Peering Beneath the Canvas
In 1995, as a senior in high school, I had the good fortune to see the Rembrandt/Not Rembrandt exhibition at The Metropolitan Museum of Art. The exhibition was an ongoing examination of the Dutch Master’s artwork. In particular, it revealed how artwork of Rembrandt had occasionally been misattributed to his students and vice versa, and brought to light the scholarship and technology used to set the record straight.
What impressed me the most about the exhibition was the notion of seeing beneath the surface of a painting. As a painter, I already knew about under-paintings, or the pre-painting that is made as a guide and subsequently covered with more layers of paint, but I had no idea that X-rays and other technologies could reveal those secret layers without harming a speck of paint, offering exciting clues to the lost histories of many of our greatest artworks.
Fast forward 17 years, and I found myself back at the Met, once again considering the increasingly robust science of art authentication. On June 3, a distinguished panel of speakers gathered there to explore the ever-expanding arsenal of technologies employed in authenticating, researching and teasing apart the history of an artwork. The toolbox includes much more than just X-rays. Investigators can analyze the pigment of a faded painting to determine its true color palette, determine the age and source of wood, even determine whether two pieces of canvas were cut from the same bolt of fabric. The panel, moderated by veteran journalist Garrick Utley, featured Walter Liedtke, curator of European paintings and specialist in Dutch and Flemish paintings at the Met; Francesca Casadio director of the conservation science laboratory at the Art Institute of Chicago and Joris Dik, archaeologist, chemist and art historian at Delft University of Technology.

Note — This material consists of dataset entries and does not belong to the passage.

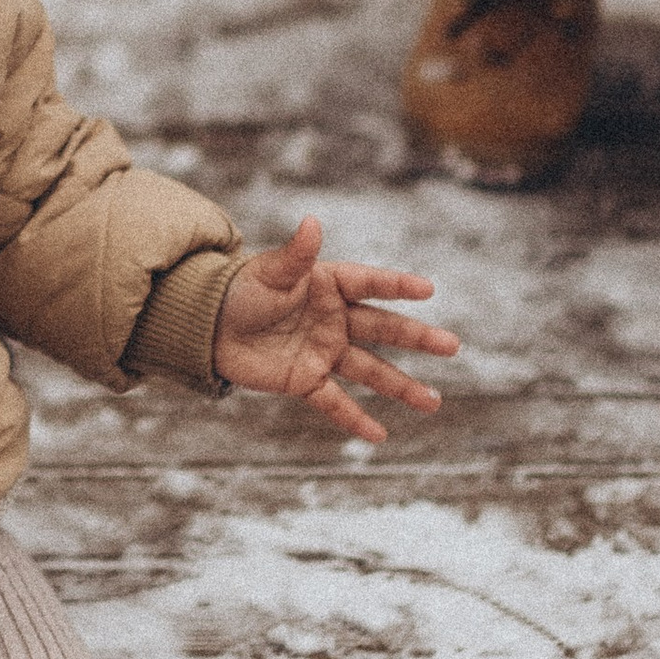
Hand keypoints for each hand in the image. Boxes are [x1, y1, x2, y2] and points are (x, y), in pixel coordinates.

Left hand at [210, 216, 457, 441]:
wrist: (207, 326)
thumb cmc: (240, 290)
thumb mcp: (269, 272)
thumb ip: (296, 254)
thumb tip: (312, 222)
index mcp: (328, 285)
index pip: (370, 284)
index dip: (397, 286)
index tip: (427, 290)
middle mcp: (334, 319)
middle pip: (383, 329)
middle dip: (417, 338)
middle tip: (452, 346)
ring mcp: (324, 351)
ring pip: (370, 371)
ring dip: (401, 387)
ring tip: (434, 403)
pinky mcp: (306, 380)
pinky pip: (335, 402)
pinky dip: (355, 419)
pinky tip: (380, 436)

Among the methods discussed were X-rays, infrared reflectography, dendrochronology, XRF scanning and surface enhanced Raman spectroscopy, or SERS, a powerful technique for detecting incredibly faint pigment particles to determine a painting’s true colors. (SERS analysis was used to investigate the original coloring of Winslow Homer’s watercolor seen here). The technique that fascinates me the most is something called weave density mapping, which is a way to scan and map the density of the weave of a piece of canvas so it can then be matched to another piece that originated from the same roll of canvas.
Of course, no one technique alone can yield all the answers. Historical documents, technological scrutiny, scholarship and a keen eye all play crucial roles in determining the authenticity of a work of art.

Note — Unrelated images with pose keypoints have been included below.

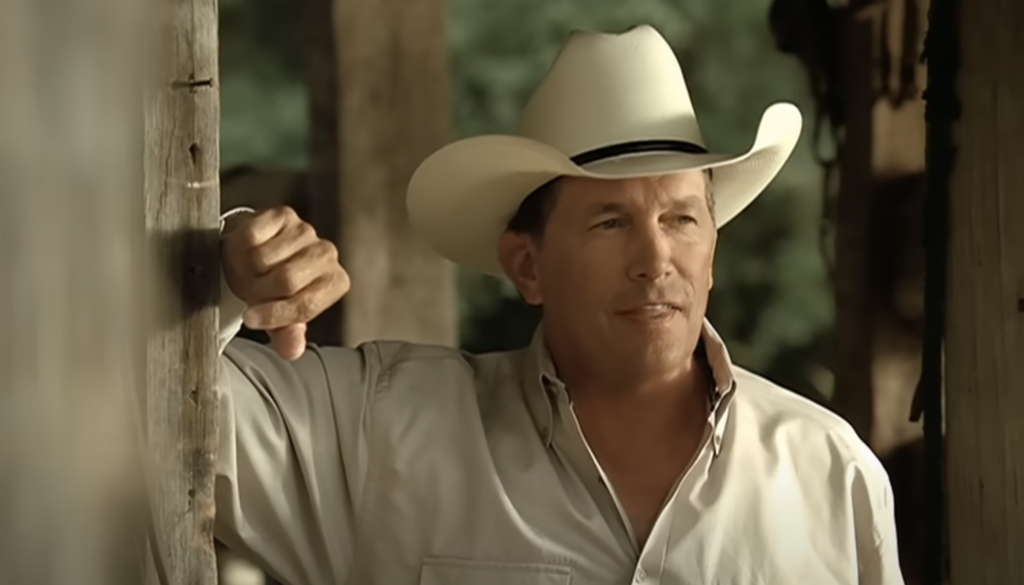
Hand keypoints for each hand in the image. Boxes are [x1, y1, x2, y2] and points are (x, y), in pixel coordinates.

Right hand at [221, 206, 348, 359]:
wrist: (252, 255)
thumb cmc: (271, 288)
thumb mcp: (279, 317)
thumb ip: (287, 334)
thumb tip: (292, 351)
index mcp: (334, 283)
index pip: (306, 305)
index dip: (275, 315)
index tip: (251, 319)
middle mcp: (327, 254)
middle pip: (286, 281)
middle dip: (260, 291)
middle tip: (251, 291)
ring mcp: (306, 231)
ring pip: (266, 259)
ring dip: (248, 269)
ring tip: (250, 271)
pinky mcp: (284, 214)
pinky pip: (254, 235)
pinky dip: (242, 247)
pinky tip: (247, 250)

As for me, all I can think about is hiding secret messages—like, say, easter eggs—under the layers of all of my paintings with the hope that, someday, someone might be looking.
About the image
From the National Science Foundation: Winslow Homer’s (1836-1910) “For to Be a Farmer’s Boy” (1887) (Gift of Mrs. George T. Langhorne in memory of Edward Carson Waller, AIC 1963.760). This had long puzzled scholars due to the seemingly unfinished and flat sky in a highly finished work.